**Extrait de page**:
***
Ménilmontant FC 1871 : Balle au poing
Depuis 2014, le Ménilmontant FC 1871 milite pour un football populaire, antiraciste, antifasciste, anticapitaliste… Las, il a écopé d’un an de suspension de stade pour « apologie de la haine ».
dans l’hebdo N° 1588 Acheter ce numéro
Au son d’un tambour, les supporters du Ménilmontant Football Club 1871 (MFC 1871) s’époumonent : « Contre les milliardaires, face à la répression / Le football populaire c’est notre Ligue des Champions /Au nord-est de Paris joue le Ménil FC / Et dans les stades pourris on vient l’encourager. » Ce 19 janvier, le MFC affronte l’AS Victory à Rosny-sous-Bois (93). Un contingent de soutien a fait le déplacement. Les chants s’enchaînent, les drapeaux blanc, noir et rouge sont agités. « Vos joueurs ont bien de la chance », s’étonne presque l’arbitre de touche, membre du club adverse.
Il est vrai qu’en quatrième division de district, avant-dernier niveau départemental, les tribunes ou mains courantes sont rarement prises d’assaut par les supporters. Mais au Ménil’ FC, qui arpente les pelouses de Seine-Saint-Denis depuis près de cinq ans, c’est chose habituelle. Un « ultra » (supporter très engagé) d’un club du sud de la France est aussi de la partie : « C’est la deuxième fois que je viens soutenir cette équipe, mais je le fais dès que je peux. C’est unique en France de voir ça ; d’habitude, à partir de la Ligue 2, les stades sont un peu morts. » Il sourit : « Et puis j’adhère aux idées aussi. »
***
**Documents fournis**:

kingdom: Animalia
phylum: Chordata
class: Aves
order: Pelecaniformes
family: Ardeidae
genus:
***
**À réaliser**:
**A.** D'après l'extrait de page, quelle équipe le Ménilmontant FC 1871 affronte-t-il le 19 janvier ?
**B.** Énumérez toutes les couleurs des drapeaux agités par les supporters, telles que les mentionne l'extrait de page.
**C.** Recopiez fidèlement le passage de l'extrait de page allant de « Ménilmontant FC 1871 : Balle » à « du club adverse. ».

**Les solutions**:
**A.** L'AS Victory, à Rosny-sous-Bois.

**B.** Blanc, noir et rouge.

**C.**
Ménilmontant FC 1871 : Balle au poing
Depuis 2014, le Ménilmontant FC 1871 milite pour un football populaire, antiraciste, antifasciste, anticapitaliste… Las, il a écopé d’un an de suspension de stade pour « apologie de la haine ».
dans l’hebdo N° 1588 Acheter ce numéro
Au son d’un tambour, les supporters du Ménilmontant Football Club 1871 (MFC 1871) s’époumonent : « Contre les milliardaires, face à la répression / Le football populaire c’est notre Ligue des Champions /Au nord-est de Paris joue le Ménil FC / Et dans les stades pourris on vient l’encourager. » Ce 19 janvier, le MFC affronte l’AS Victory à Rosny-sous-Bois (93). Un contingent de soutien a fait le déplacement. Les chants s’enchaînent, les drapeaux blanc, noir et rouge sont agités. « Vos joueurs ont bien de la chance », s’étonne presque l’arbitre de touche, membre du club adverse.